| Page text |
[Webinar] Kafka + Disaster Recovery: Are You Ready? | Register Now

What’s New in Apache Kafka 3.3

We are proud to announce the release of Apache Kafka® 3.3 on behalf of the Apache Kafka community. The 3.3 release contains many new features and improvements. This blog post will highlight some of the more prominent features. For a full list of changes, be sure to check the be sure to check the 3.3.0 and 3.3.1 release notes.

For several years, the Apache Kafka community has been developing a new way to run Apache Kafka with self-managed metadata. This new mode, called KRaft mode, improves partition scalability and resiliency while simplifying deployments of Apache Kafka. It also eliminates the need to run an Apache ZooKeeperTM cluster alongside every Apache Kafka cluster.

The 3.3 release now marks KRaft mode as production ready for new clusters only. There are some features that are currently supported by Apache ZooKeeper (ZK) mode that are not yet supported by KRaft mode. For more information on these features and proposed KRaft timelines, read KIP-833.

Kafka Broker, Controller, Producer, Consumer and Admin Client

KIP-833: Mark KRaft as Production Ready

KIP-833 marks KRaft as production-ready for new clusters in the Apache Kafka 3.3 release. KIP-833 also marks 3.5.0 as the bridge release. The bridge release is the release that would allow the migration of Apache Kafka clusters from ZK mode to KRaft mode.

Dataset records:

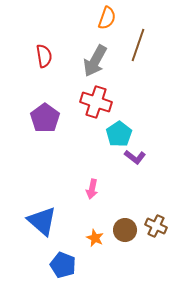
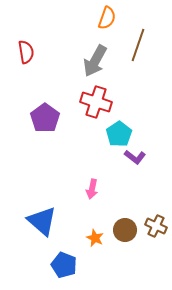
red semicircle: moved 18 px left, 4 px up
blue pentagon: moved 1 px right
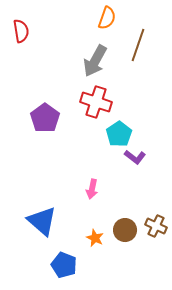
red semicircle: moved 5 px left, 21 px up
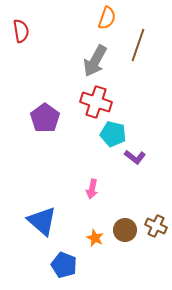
cyan pentagon: moved 6 px left; rotated 25 degrees counterclockwise
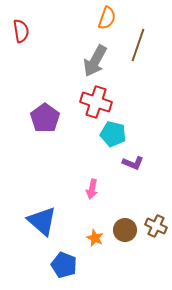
purple L-shape: moved 2 px left, 6 px down; rotated 15 degrees counterclockwise
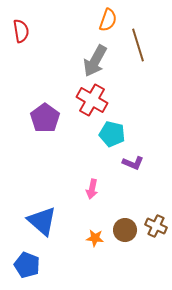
orange semicircle: moved 1 px right, 2 px down
brown line: rotated 36 degrees counterclockwise
red cross: moved 4 px left, 2 px up; rotated 12 degrees clockwise
cyan pentagon: moved 1 px left
orange star: rotated 18 degrees counterclockwise
blue pentagon: moved 37 px left
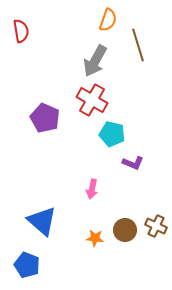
purple pentagon: rotated 12 degrees counterclockwise
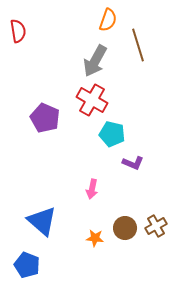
red semicircle: moved 3 px left
brown cross: rotated 35 degrees clockwise
brown circle: moved 2 px up
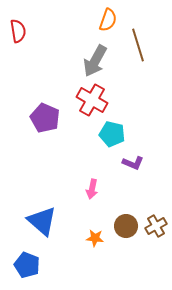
brown circle: moved 1 px right, 2 px up
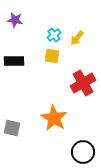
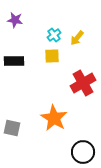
yellow square: rotated 14 degrees counterclockwise
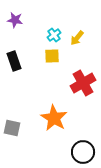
black rectangle: rotated 72 degrees clockwise
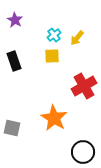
purple star: rotated 21 degrees clockwise
red cross: moved 1 px right, 3 px down
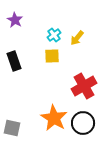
black circle: moved 29 px up
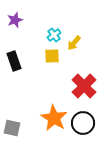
purple star: rotated 21 degrees clockwise
yellow arrow: moved 3 px left, 5 px down
red cross: rotated 15 degrees counterclockwise
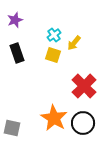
yellow square: moved 1 px right, 1 px up; rotated 21 degrees clockwise
black rectangle: moved 3 px right, 8 px up
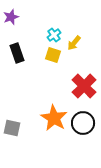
purple star: moved 4 px left, 3 px up
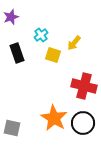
cyan cross: moved 13 px left
red cross: rotated 30 degrees counterclockwise
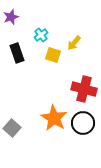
red cross: moved 3 px down
gray square: rotated 30 degrees clockwise
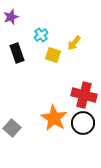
red cross: moved 6 px down
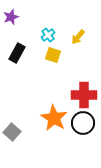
cyan cross: moved 7 px right
yellow arrow: moved 4 px right, 6 px up
black rectangle: rotated 48 degrees clockwise
red cross: rotated 15 degrees counterclockwise
gray square: moved 4 px down
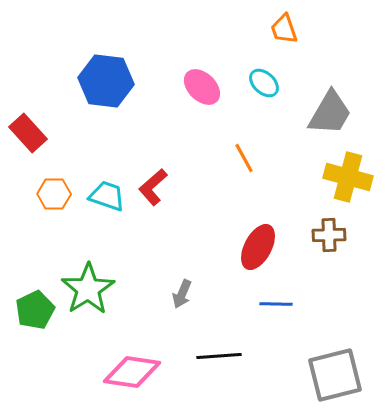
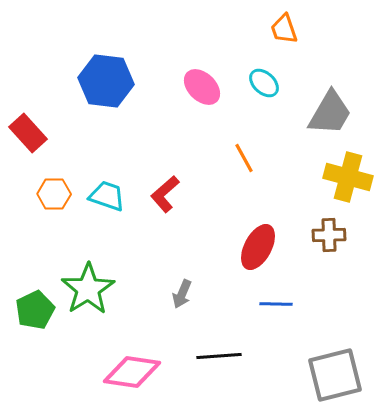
red L-shape: moved 12 px right, 7 px down
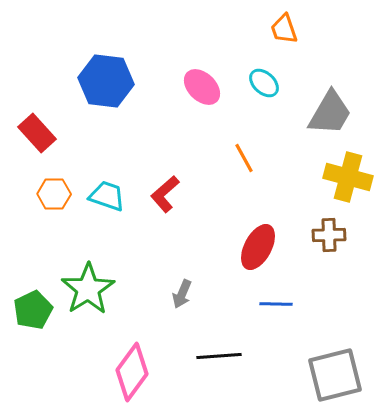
red rectangle: moved 9 px right
green pentagon: moved 2 px left
pink diamond: rotated 62 degrees counterclockwise
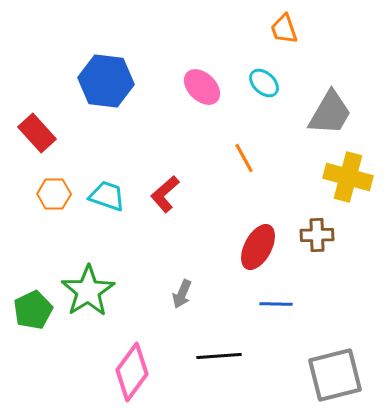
brown cross: moved 12 px left
green star: moved 2 px down
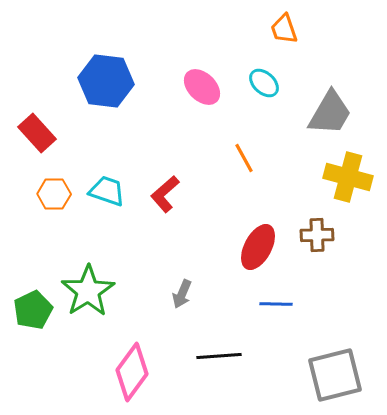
cyan trapezoid: moved 5 px up
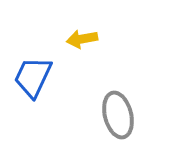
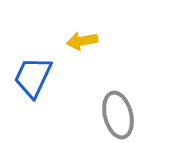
yellow arrow: moved 2 px down
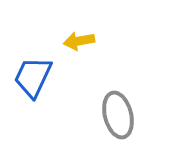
yellow arrow: moved 3 px left
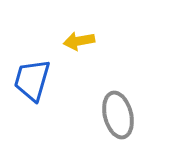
blue trapezoid: moved 1 px left, 3 px down; rotated 9 degrees counterclockwise
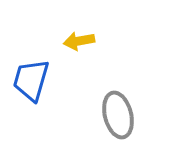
blue trapezoid: moved 1 px left
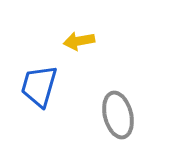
blue trapezoid: moved 8 px right, 6 px down
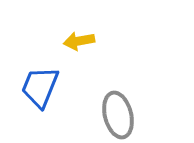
blue trapezoid: moved 1 px right, 1 px down; rotated 6 degrees clockwise
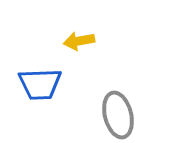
blue trapezoid: moved 3 px up; rotated 114 degrees counterclockwise
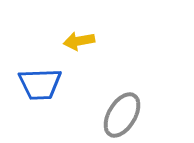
gray ellipse: moved 4 px right; rotated 45 degrees clockwise
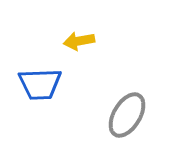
gray ellipse: moved 5 px right
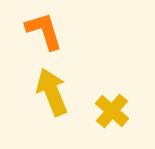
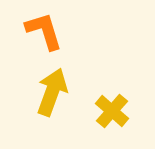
yellow arrow: rotated 42 degrees clockwise
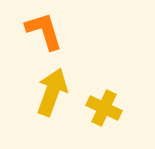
yellow cross: moved 8 px left, 3 px up; rotated 16 degrees counterclockwise
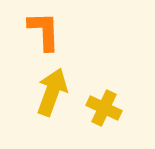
orange L-shape: rotated 15 degrees clockwise
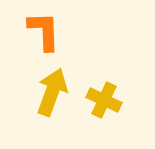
yellow cross: moved 8 px up
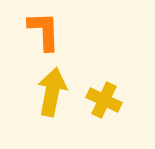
yellow arrow: rotated 9 degrees counterclockwise
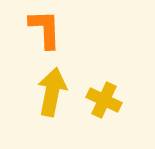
orange L-shape: moved 1 px right, 2 px up
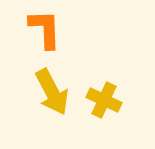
yellow arrow: rotated 141 degrees clockwise
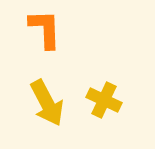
yellow arrow: moved 5 px left, 11 px down
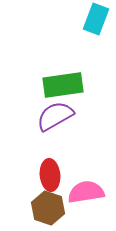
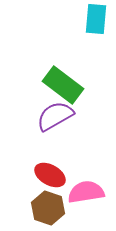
cyan rectangle: rotated 16 degrees counterclockwise
green rectangle: rotated 45 degrees clockwise
red ellipse: rotated 56 degrees counterclockwise
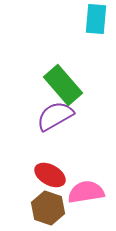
green rectangle: rotated 12 degrees clockwise
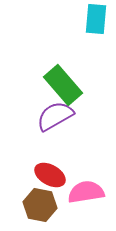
brown hexagon: moved 8 px left, 3 px up; rotated 8 degrees counterclockwise
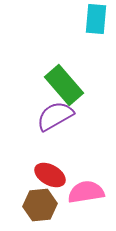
green rectangle: moved 1 px right
brown hexagon: rotated 16 degrees counterclockwise
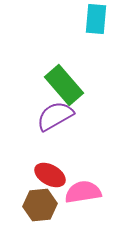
pink semicircle: moved 3 px left
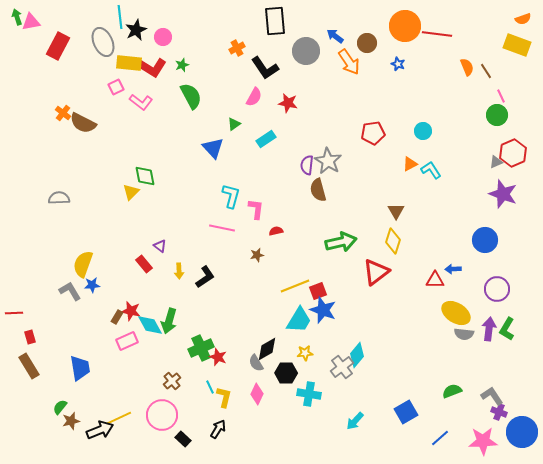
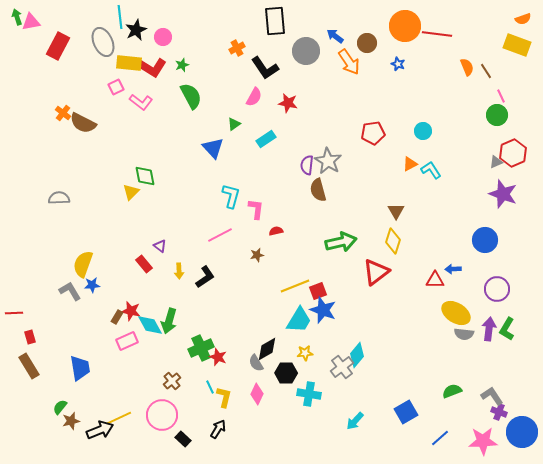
pink line at (222, 228): moved 2 px left, 7 px down; rotated 40 degrees counterclockwise
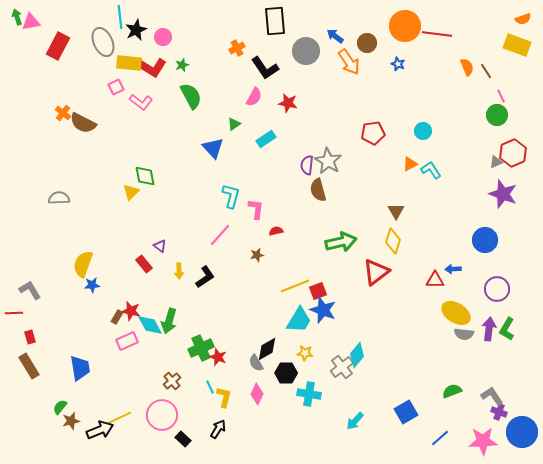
pink line at (220, 235): rotated 20 degrees counterclockwise
gray L-shape at (70, 291): moved 40 px left, 1 px up
yellow star at (305, 353): rotated 14 degrees clockwise
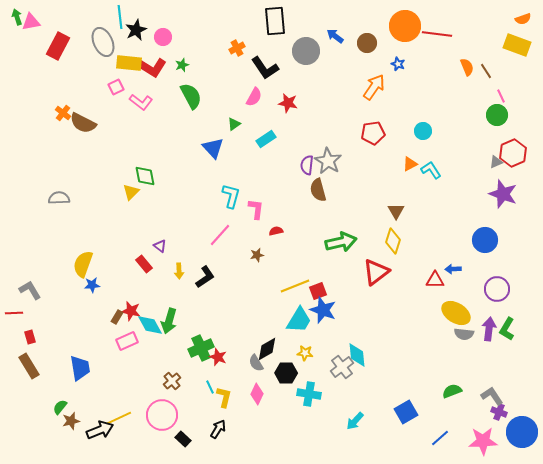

| Challenges |
(A) Answer these questions from the Kafka 3.3 release post:
(i) In which release does KRaft mode become production ready, and for which clusters?
(ii) Which release is named the bridge release?
(iii) What cluster does KRaft mode remove the need to run alongside every Apache Kafka cluster?
(B) Decide whether each statement agrees with the Kafka 3.3 release post, and quote the words of the post that settle it:
(i) KRaft mode already supports every feature that ZooKeeper mode supports.
(ii) The bridge release allows Apache Kafka clusters to migrate from ZK mode to KRaft mode.
(iii) KRaft mode improves partition scalability.
(C) Pick up the Kafka 3.3 release post after its last sentence and continue it.

| Exercise answers |
(A)
(i) Apache Kafka 3.3, for new clusters only.
(ii) 3.5.0.
(iii) An Apache ZooKeeper cluster.

(B)
(i) No: "There are some features that are currently supported by Apache ZooKeeper (ZK) mode that are not yet supported by KRaft mode."
(ii) Yes: "The bridge release is the release that would allow the migration of Apache Kafka clusters from ZK mode to KRaft mode."
(iii) Yes: "This new mode, called KRaft mode, improves partition scalability and resiliency while simplifying deployments of Apache Kafka."

(C)
KIP-778: KRaft to KRaft upgrades

KIP-778 allows the upgrade of KRaft clusters without the need for the infamous “double roll”. In order to facilitate upgrades of Apache Kafka in KRaft mode, we need the ability to upgrade controllers and brokers while holding back the use of new RPCs and record formats until the whole cluster has been upgraded.

KIP-841: Fenced replicas should not be allowed to join the ISR in KRaft

KIP-841 improves the topic partitions’ availability during clean shutdown. It does this by enforcing the following invariants: 1) a fenced or in-controlled-shutdown replica is not eligible to be in the ISR; and 2) a fenced or in-controlled-shutdown replica is not eligible to become leader.

KIP-836: Expose replication information of the cluster metadata

KIP-836 exposes the DescribeQuorum API to the Admin client and adds two new fields per replica to the response. This information can be used to query the availability and lag of the cluster metadata for the controllers and brokers in a KRaft cluster.

KIP-835: Monitor KRaft Controller Quorum health

With KRaft mode, Apache Kafka added a new controller quorum to the cluster. These controllers need to be able to commit records for Apache Kafka to be available. KIP-835 measures availability by periodically causing the high-watermark and the last committed offset to increase. Monitoring services can compare that these last committed offsets are advancing. They can also use these metrics to check that all of the brokers and controllers are relatively within each other’s offset.

KIP-859: Add metadata log processing error related metrics

With KRaft mode, the cluster metadata replicated log is the source of metadata related information for all servers in the cluster. Any errors that occur while processing this log could lead to the in-memory state for the server becoming inconsistent. It is important that such errors are made visible. KIP-859 exposes metrics that can be monitored so that affected servers can be discovered.

KIP-794: Strictly Uniform Sticky Partitioner

KIP-794 improves the default partitioner to distribute non-keyed data evenly in batches among healthy brokers and less data to unhealthy brokers. For example, the p99 latency for a producer workload with abnormal behavior was reduced from 11s to 154ms.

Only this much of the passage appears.